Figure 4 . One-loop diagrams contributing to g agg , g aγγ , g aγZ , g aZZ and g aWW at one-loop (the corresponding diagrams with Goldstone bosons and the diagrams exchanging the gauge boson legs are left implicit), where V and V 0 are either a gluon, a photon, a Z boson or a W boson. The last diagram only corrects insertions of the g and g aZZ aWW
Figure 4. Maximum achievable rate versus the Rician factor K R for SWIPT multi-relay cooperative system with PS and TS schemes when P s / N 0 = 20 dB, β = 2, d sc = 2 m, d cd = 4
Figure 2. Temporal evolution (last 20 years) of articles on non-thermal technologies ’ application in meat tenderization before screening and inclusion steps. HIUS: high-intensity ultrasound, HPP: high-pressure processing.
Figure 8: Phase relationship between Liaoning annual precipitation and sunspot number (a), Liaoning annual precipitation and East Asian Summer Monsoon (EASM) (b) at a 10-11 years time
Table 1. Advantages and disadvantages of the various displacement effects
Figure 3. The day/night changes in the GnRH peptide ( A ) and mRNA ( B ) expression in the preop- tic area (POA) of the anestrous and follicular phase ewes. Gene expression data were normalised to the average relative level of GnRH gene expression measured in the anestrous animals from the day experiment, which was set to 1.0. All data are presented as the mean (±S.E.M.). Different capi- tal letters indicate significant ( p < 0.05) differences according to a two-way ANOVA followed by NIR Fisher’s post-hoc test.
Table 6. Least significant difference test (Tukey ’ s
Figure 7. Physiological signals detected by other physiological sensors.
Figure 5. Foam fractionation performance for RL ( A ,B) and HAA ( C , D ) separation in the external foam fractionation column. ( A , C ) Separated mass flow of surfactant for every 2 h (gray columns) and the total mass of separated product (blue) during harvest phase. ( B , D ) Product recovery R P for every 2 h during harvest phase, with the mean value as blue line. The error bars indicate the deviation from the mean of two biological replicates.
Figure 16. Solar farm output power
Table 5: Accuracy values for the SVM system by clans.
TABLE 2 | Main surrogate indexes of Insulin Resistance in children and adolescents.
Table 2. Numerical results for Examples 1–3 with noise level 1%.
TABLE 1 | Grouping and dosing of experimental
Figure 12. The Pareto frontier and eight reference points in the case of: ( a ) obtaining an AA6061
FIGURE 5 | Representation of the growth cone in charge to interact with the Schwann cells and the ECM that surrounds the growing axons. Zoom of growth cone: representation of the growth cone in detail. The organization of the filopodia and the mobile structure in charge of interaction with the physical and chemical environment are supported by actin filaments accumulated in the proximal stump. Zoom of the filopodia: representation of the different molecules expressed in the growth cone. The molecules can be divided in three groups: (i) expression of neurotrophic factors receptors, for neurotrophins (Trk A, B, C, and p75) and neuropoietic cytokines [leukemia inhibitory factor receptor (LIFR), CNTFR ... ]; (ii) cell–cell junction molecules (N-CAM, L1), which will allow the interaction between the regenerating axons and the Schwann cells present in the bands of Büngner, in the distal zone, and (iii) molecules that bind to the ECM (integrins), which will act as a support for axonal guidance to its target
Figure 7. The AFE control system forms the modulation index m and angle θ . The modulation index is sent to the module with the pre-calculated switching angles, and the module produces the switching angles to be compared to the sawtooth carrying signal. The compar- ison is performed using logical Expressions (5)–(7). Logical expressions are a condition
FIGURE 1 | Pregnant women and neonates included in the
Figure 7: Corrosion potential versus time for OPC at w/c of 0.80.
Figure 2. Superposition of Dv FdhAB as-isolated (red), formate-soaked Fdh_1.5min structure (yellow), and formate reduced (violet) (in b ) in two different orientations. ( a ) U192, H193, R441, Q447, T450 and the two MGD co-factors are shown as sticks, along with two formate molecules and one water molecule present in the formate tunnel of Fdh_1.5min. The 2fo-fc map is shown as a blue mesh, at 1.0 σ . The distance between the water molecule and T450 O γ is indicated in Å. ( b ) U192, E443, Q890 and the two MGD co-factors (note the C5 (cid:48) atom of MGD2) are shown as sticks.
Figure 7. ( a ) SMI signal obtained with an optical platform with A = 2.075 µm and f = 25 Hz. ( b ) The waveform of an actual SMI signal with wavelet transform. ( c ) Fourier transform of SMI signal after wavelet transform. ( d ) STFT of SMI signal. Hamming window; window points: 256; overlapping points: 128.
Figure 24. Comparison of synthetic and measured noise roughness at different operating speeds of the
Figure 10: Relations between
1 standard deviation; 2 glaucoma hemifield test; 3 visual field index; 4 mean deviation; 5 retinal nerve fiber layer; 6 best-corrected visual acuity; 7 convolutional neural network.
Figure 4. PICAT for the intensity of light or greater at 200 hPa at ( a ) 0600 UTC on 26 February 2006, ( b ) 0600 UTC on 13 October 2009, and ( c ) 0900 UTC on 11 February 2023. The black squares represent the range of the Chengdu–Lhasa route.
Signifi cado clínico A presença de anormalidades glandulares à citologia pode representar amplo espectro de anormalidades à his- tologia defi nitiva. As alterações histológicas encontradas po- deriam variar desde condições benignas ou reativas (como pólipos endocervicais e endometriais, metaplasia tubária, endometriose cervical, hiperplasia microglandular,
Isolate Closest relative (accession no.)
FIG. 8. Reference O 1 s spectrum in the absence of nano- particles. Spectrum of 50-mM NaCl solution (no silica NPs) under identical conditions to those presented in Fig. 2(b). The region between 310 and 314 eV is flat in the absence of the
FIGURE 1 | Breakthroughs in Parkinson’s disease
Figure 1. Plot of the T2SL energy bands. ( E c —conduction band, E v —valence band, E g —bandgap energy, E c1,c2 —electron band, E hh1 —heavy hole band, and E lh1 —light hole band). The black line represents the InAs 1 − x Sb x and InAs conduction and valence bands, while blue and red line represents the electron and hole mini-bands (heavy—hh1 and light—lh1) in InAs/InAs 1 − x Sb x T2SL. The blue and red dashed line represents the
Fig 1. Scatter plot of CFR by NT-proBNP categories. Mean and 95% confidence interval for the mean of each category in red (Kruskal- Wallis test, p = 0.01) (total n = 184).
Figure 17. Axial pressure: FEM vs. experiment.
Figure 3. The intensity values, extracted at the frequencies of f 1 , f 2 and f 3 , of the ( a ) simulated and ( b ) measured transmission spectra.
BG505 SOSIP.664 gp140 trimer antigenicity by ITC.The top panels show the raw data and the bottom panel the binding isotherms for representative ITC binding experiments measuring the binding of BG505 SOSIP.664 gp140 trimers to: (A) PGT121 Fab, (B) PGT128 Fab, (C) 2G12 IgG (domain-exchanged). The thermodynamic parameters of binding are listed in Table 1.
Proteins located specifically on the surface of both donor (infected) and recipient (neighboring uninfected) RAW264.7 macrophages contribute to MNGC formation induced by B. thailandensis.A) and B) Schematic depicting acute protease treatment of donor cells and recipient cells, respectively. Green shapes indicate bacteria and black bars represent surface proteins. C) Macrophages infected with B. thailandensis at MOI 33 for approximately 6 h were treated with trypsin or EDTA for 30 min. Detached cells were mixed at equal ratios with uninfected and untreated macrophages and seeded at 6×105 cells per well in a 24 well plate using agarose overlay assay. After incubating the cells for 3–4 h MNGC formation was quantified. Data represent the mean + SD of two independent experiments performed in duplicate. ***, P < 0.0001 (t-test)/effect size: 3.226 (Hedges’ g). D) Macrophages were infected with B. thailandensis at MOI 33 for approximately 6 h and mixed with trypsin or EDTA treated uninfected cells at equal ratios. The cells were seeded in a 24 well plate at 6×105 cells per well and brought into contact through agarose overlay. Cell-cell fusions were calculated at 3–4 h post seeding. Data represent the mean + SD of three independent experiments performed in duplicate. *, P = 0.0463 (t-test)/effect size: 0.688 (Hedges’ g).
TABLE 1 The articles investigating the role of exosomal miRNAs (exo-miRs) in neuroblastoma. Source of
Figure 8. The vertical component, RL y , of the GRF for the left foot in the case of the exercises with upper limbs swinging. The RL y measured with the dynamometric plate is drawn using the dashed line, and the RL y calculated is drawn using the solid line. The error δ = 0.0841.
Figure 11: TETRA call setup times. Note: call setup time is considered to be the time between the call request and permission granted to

_____

» **Work to be completed**
Exact reproduction is required: output the lines from the start of the entries above through the line with "Figure 2. Temporal".

» **Task result**
Figure 4 . One-loop diagrams contributing to g agg , g aγγ , g aγZ , g aZZ and g aWW at one-loop (the corresponding diagrams with Goldstone bosons and the diagrams exchanging the gauge boson legs are left implicit), where V and V 0 are either a gluon, a photon, a Z boson or a W boson. The last diagram only corrects insertions of the g and g aZZ aWW
Figure 4. Maximum achievable rate versus the Rician factor K R for SWIPT multi-relay cooperative system with PS and TS schemes when P s / N 0 = 20 dB, β = 2, d sc = 2 m, d cd = 4
Figure 2. Temporal evolution (last 20 years) of articles on non-thermal technologies ’ application in meat tenderization before screening and inclusion steps. HIUS: high-intensity ultrasound, HPP: high-pressure processing.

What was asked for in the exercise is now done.